With today's unanimous vote, the California Coastal Commission paved the way for the Drake's Bay Oyster Company and owner Kevin Lunny to move forward on much needed repairs at the oyster farm he took over in 2005.
"We really feel like this is a process that worked," says Lunny.
The commission's approval provides further support that the oyster farm is not causing serious environmental damage to the estero. The National Park Service has claimed it is.
In yesterday's report we told you about new allegations by Lunny. He claims a park scientist falsified data in order to make the farm look bad.
In a document, park scientist Sarah Allen says she witnessed a "white boat" with "two people" onboard disturbing harbor seals. Lunny produced time cards proving his workers were off at the time of that report. On top of that, Lunny's "white boat" was being repaired at the time.
In fact, the park service's own report on the estero has been pulled from its Web site. It is currently under scientific review. The inspector general's office has launched an investigation into accusations that the park service deliberately misled the public.
That was a concern for some of the people who attended today's hearing.
"As the California Coastal Commission does its work and moves forward in this, we need to understand that the science that the National Park Service has advanced has been called into question as fraudulent," says Michael Greenberg with the Alliance for Local Sustainable Agriculture.
Allen and park superintendent, Don Neubacher, were at today's commission meeting. They declined to comment on our report or on today's developments.

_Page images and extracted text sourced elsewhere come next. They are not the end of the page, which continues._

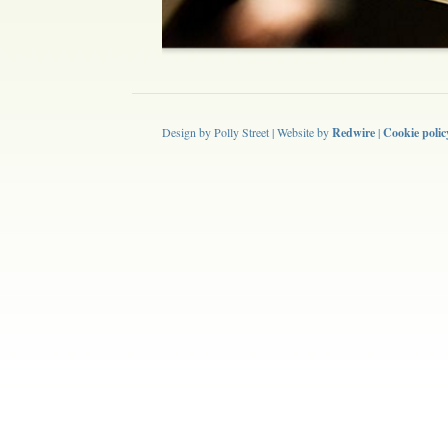
Design by Polly Street | Website by
Redwire
|
Cookie polic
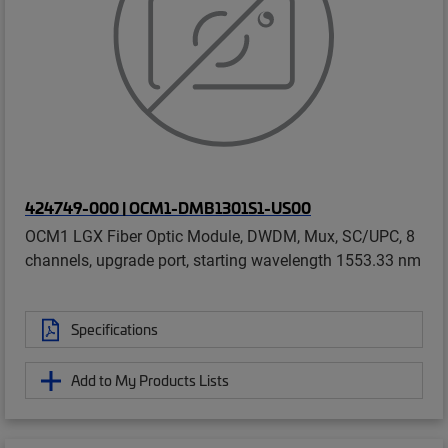
424749-000 | OCM1-DMB1301S1-US00
OCM1 LGX Fiber Optic Module, DWDM, Mux, SC/UPC, 8
channels, upgrade port, starting wavelength 1553.33 nm
Specifications
Add to My Products Lists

The move by the Coastal Commission today paves the way for the oyster farm to operate until its lease expires in 2012. That is, if Lunny obtains appropriate permits and doesn't negatively impact the area's wildlife.

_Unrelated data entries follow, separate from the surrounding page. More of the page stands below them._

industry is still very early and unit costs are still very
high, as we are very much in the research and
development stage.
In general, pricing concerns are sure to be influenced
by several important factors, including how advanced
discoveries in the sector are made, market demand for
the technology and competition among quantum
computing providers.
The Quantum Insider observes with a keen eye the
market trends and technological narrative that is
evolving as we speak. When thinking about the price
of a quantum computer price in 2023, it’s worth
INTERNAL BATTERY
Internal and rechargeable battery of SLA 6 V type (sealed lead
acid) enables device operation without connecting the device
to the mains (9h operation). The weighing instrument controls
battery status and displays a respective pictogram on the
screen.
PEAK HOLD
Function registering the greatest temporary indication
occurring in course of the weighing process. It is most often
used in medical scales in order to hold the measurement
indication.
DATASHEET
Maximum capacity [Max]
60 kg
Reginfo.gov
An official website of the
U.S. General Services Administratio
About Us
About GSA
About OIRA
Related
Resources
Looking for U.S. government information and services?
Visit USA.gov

Some environmental groups at today's meeting would like to see the area returned to wilderness when Lunny's lease expires.
"We think this will allow Drake's Bay Oyster to operate profitably, but protect the resources also, and that's our primary concern," says Gordon Bennett with the Sierra Club.

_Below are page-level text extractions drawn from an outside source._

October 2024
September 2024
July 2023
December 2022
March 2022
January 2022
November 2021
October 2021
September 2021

"This is a critical step to operating legally and properly in the next four or five years until 2012," says Neal Desani with the National Parks Conservation Association.
Senator Dianne Feinstein is watching these developments closely. She called the Coastal Commission's decision today an important step for the oyster farm.
As for allegations of scientific misconduct, she says, "if the park service did in fact manipulate data, this is a serious matter which should result in disciplinary action."
We will keep you informed of any new developments in this story.